Does The A-League Need A Circus?

10/01/2016 6:10 AM AEDT | Updated 15/07/2016 12:51 PM AEST
FILE - In this Oct. 20, 2012 file photo, Sydney FC player Alessandro Del Piero celebrates after scoring a goal against Western Sydney Wanderers during their A-league soccer match in Sydney, Australia. A vacancy at Sydney FC may have given former Juventus striker Alessandro Del Piero another possible career option in the A-League. Del Piero has yet to sign a new playing contract for next season after two years as the highest profile marquee signing ever in the Australian domestic competition. But the firing Wednesday, April 23, 2014 of Frank Farina - the team's seventh coach in nine seasons - has triggered hype in the Australian media that the 2006 World Cup winner might move into a coaching role next season. (AP Photo/Rob Griffith, File)

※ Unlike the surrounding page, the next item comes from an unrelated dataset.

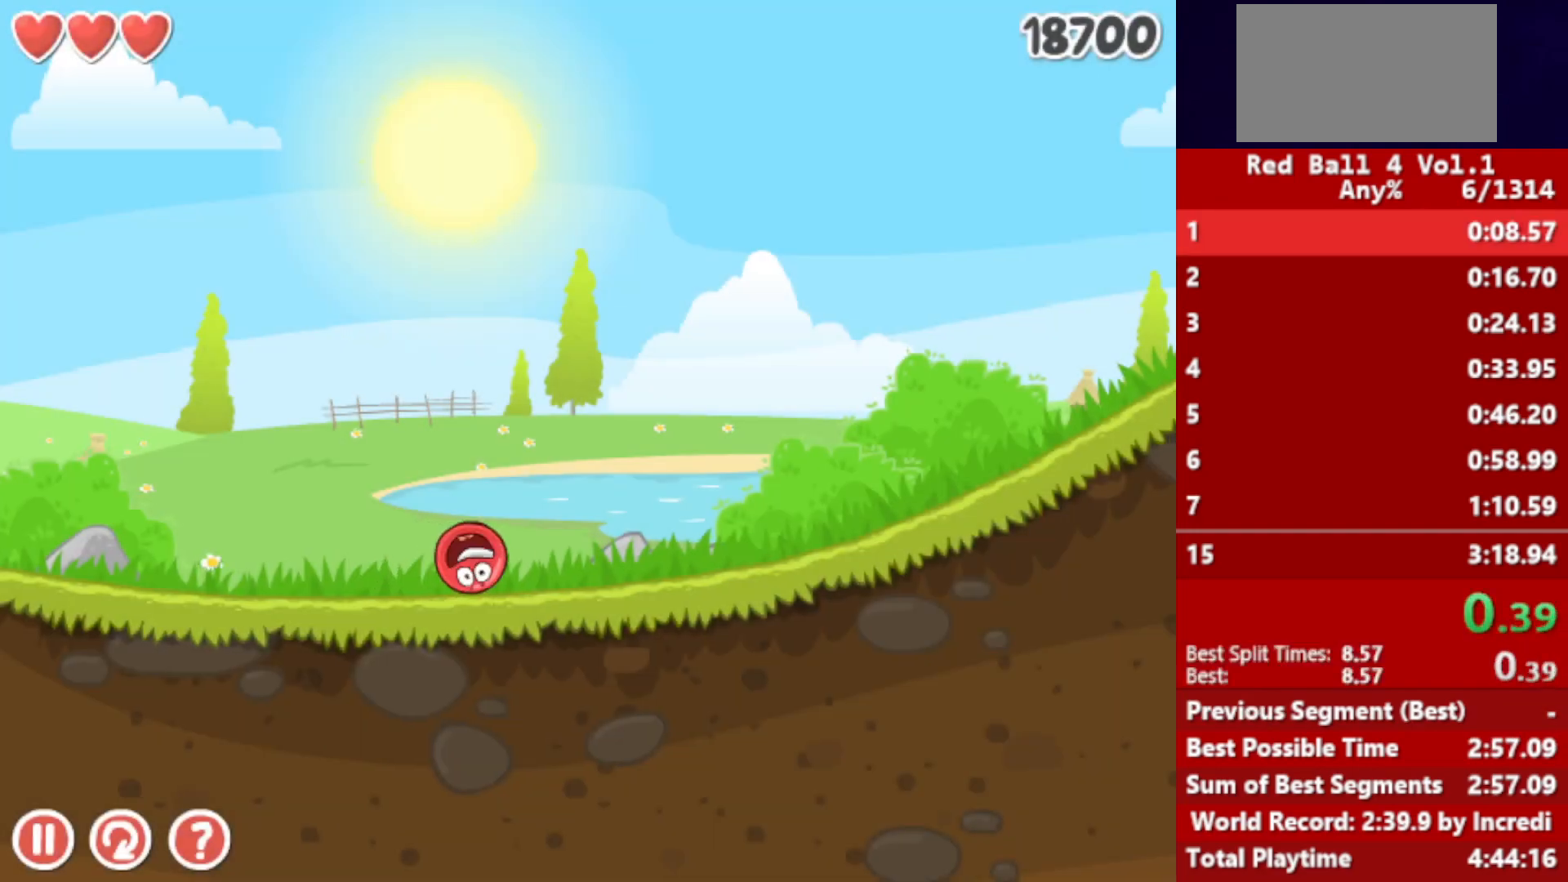
{"keys": ["right"], "events": [[400, "up", "down"], [417, "up", "up"]]}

Once upon a time a lack of big-name marquees was read as a sign the A-League was growing up -- but in a season where the razzle-dazzle has well and truly gone, does maturity need to be put aside for a touch of showmanship?

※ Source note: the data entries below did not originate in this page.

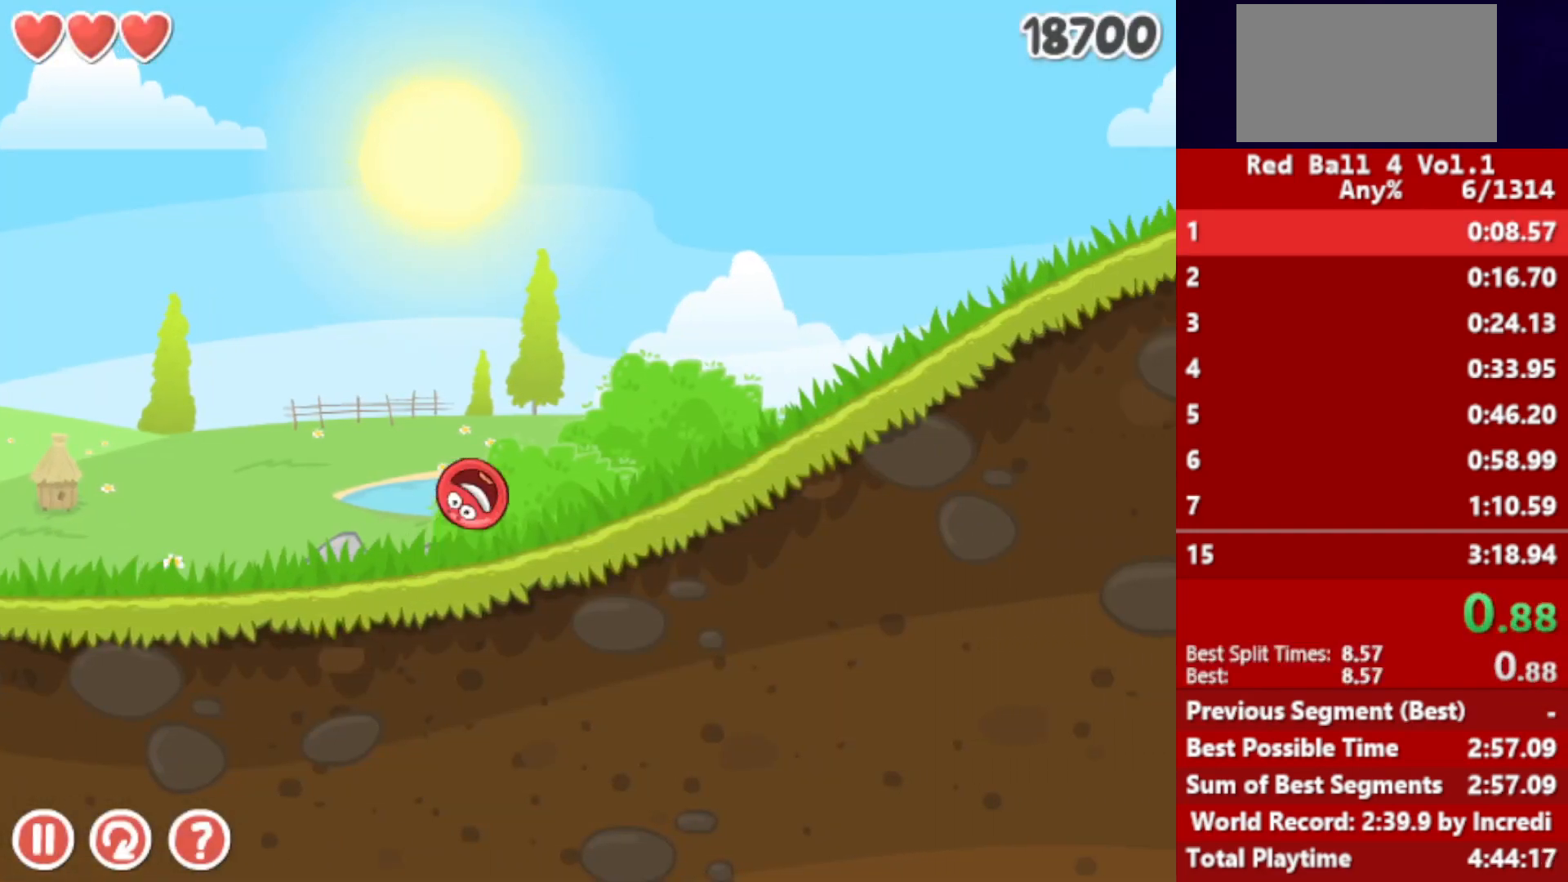
{"keys": ["right"], "events": []}
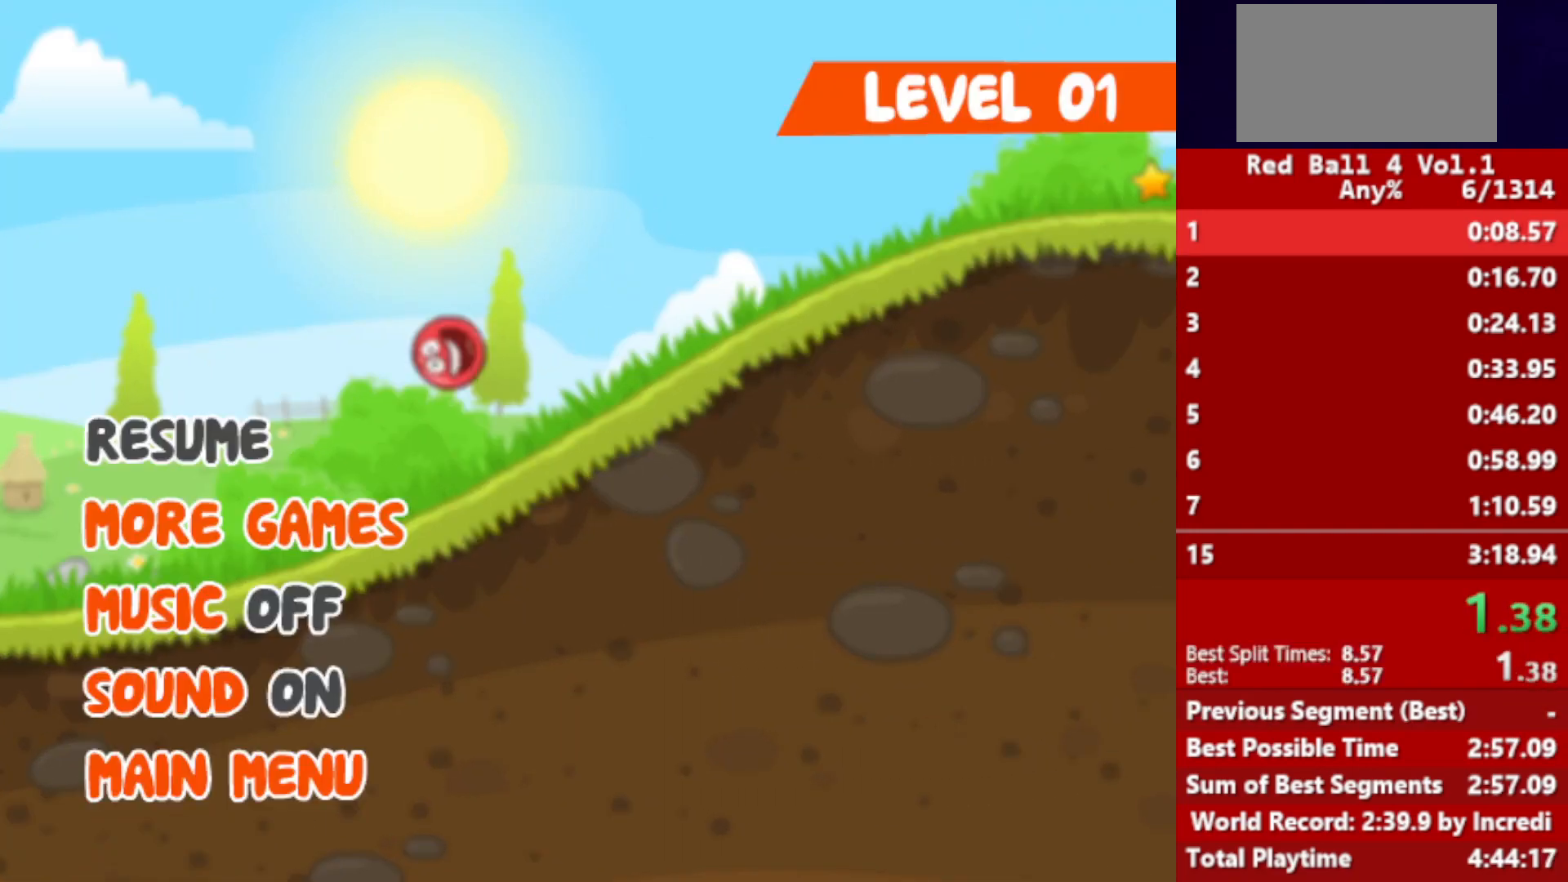
{"keys": ["right"], "events": []}
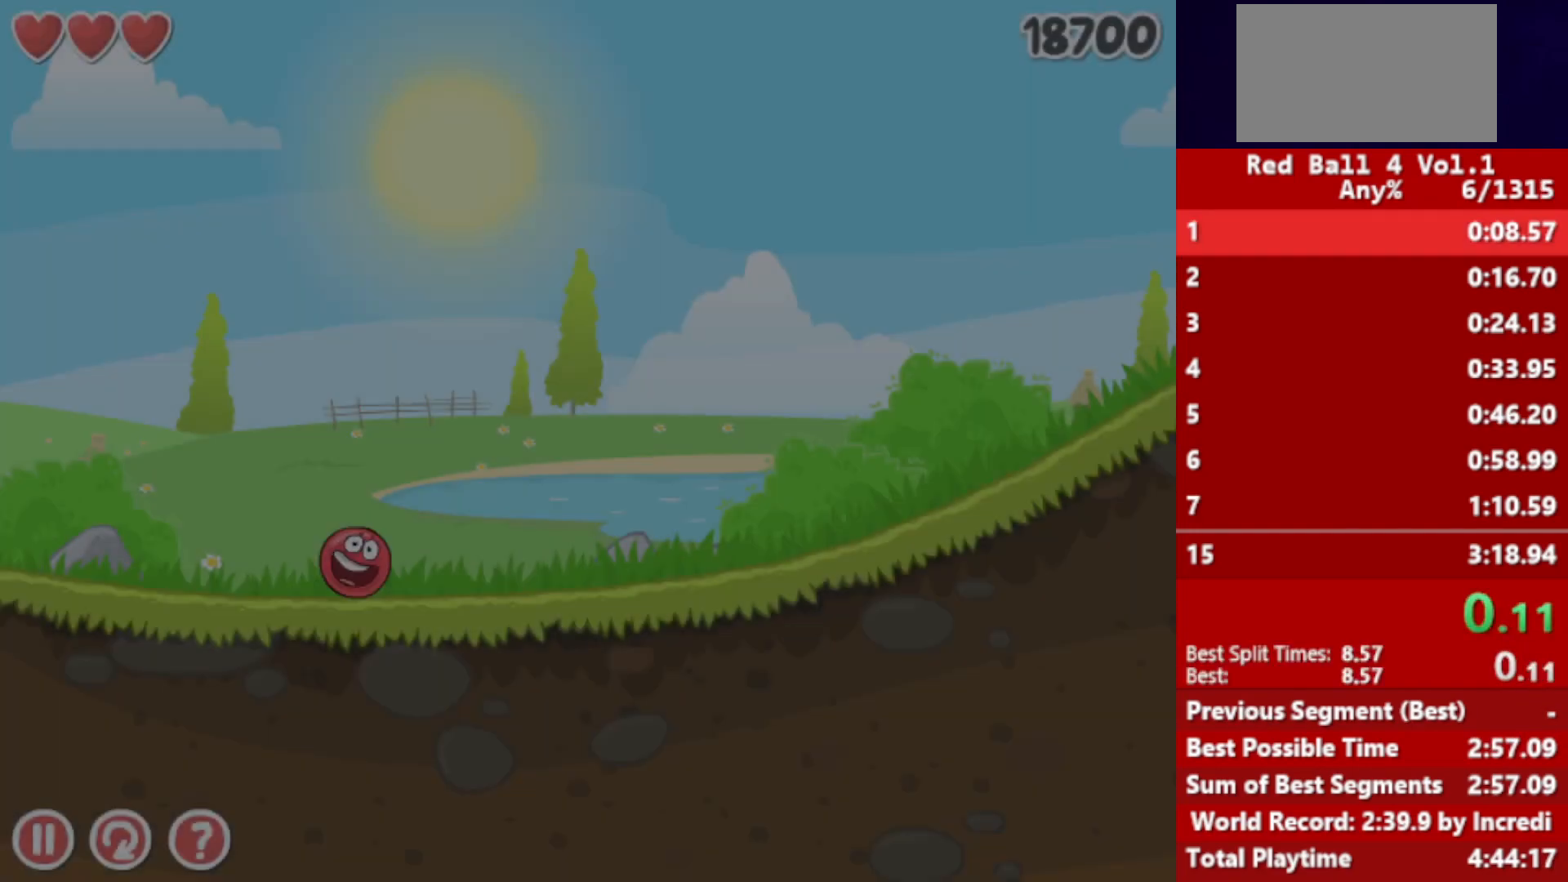
{"keys": ["right"], "events": []}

Since the start of the A-League, marquee players have divided opinion. For every Alessandro Del Piero there was a Mario Jardel, and for every Shinji Ono there was a Brian Deane.

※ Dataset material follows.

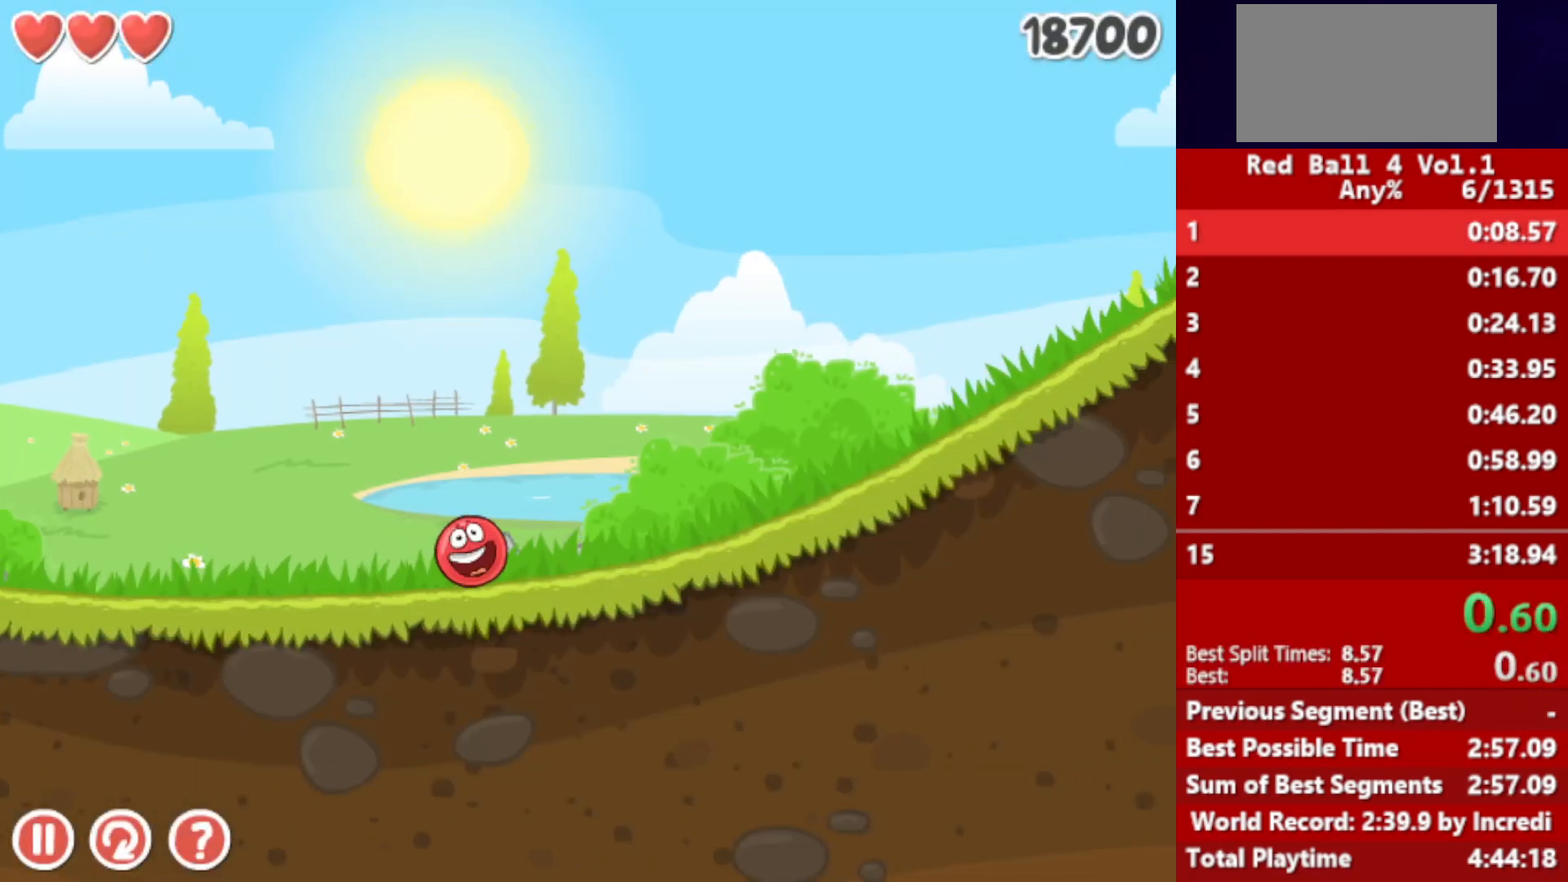
{"keys": ["right"], "events": []}
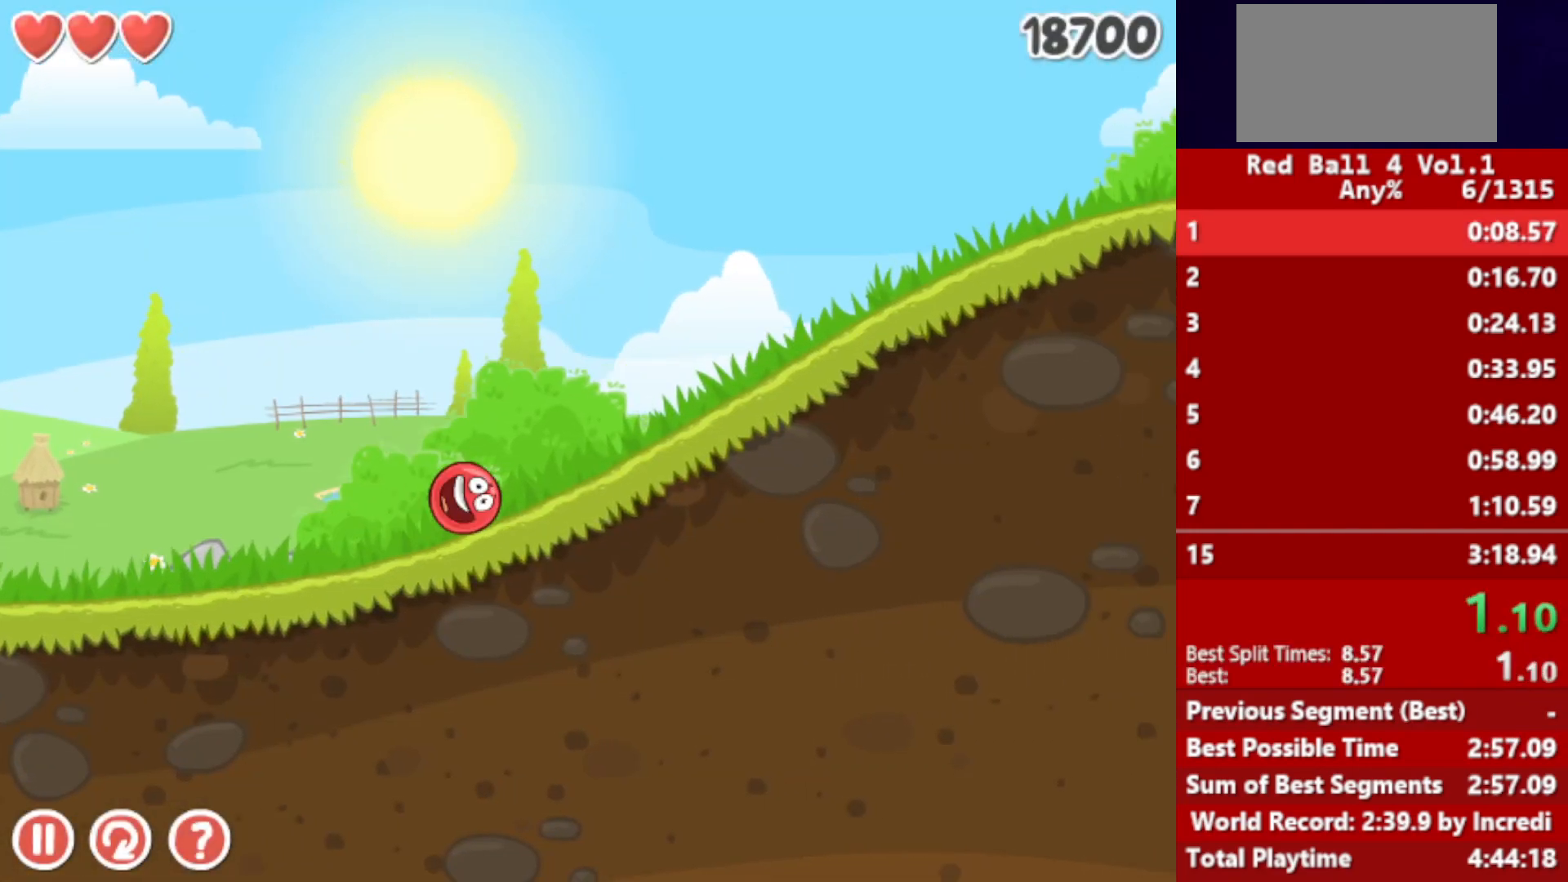
{"keys": ["right"], "events": []}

However, in the past couple of seasons there has been a distinct lack of star power in the league -- save for the four-match fiasco which was David Villa's appearance in Melbourne.

The lack of big names has been read one of two ways: firstly, that the A-League has simply been priced out of the market with the US and big-money leagues in Asia and the Middle East putting up more coin than the League's clubs can handle.


There has, however, been a second school of thought that the lack of big-name, over-the-hill superstars was about the League as a whole maturing.

Coaches were seeing that these players may be a sugar-hit in the short term, but a well-regarded journeyman may become the next Besart Berisha, Thomas Broich, or Marcelo Carusca, who have all transformed the fortunes of the clubs they have played with.

It is these players that A-League coaches are now looking for, the diamonds in the rough that cash-strapped clubs can afford and players who can make a real impact on the pitch.

Coaches don't want the hooplah which can come with big names, instead looking to mould a championship-winning team. This is great from a football development viewpoint, but the circus is in town.

Cricket's Big Bash League has created waves and caused more than a few furrowed brows on the football terraces. Kids and parents who would once consider a night out at the football are now being lured to packed stadiums full of dancers, light shows, and back-flipping motorcyclists .

There's the odd spot of cricket, too.

It is in this context that the discussion about marquees has begun again, particularly guest-player marquees. News that A-League clubs had knocked back the chance to sign one of football's great showmen, Ronaldinho, on a short-term deal, flummoxed many. Even the likes of Nicolas Anelka and Robbie Keane had been offered to clubs, to no avail.

It is quite likely that coaches simply don't want the sort of season interruption a guest player can bring to the dressing room. Instead, names such as Bruno Fornaroli and Corona have been brought in and have both offered their clubs a focal point on the pitch.

They haven't, however, been much of a marketing success. The neutral simply can't get jazzed about these players, despite them perhaps being among the higher class of imports to ever grace the League.

So, with a three-ringed circus going on down the road, and slipping TV figures, does the League need the sort of buzz that big-name marquees can bring? It seems the FFA at least are keen to see more marquees in the League if the rumours are true, and it's clear to see where it's coming from.

At the end of the 2016/17 season, the current TV deal rolls off and it would be high on the agenda to secure a free-to-air TV partner to bring the game's profile to the next level. Network Ten has done an outstanding job in building the Big Bash League property, and A-League bosses may just be hoping for a similar renovation job.

However, that simply can't happen if there's no hint the popularity of the sport is there. Talks are happening all the time, but it is likely formal talks on the next deal are due to start this year. Those talks are more likely to go better if there are full stadiums and noisy fans cheering on their sides, instead of half-empty arenas.

In many ways, this is a Sophie's Choice moment for the A-League. Will a circus in the short-term lead to a long-term benefit, or will it simply tarnish the A-League as a retirement-home League in the eyes of a skeptical neutral?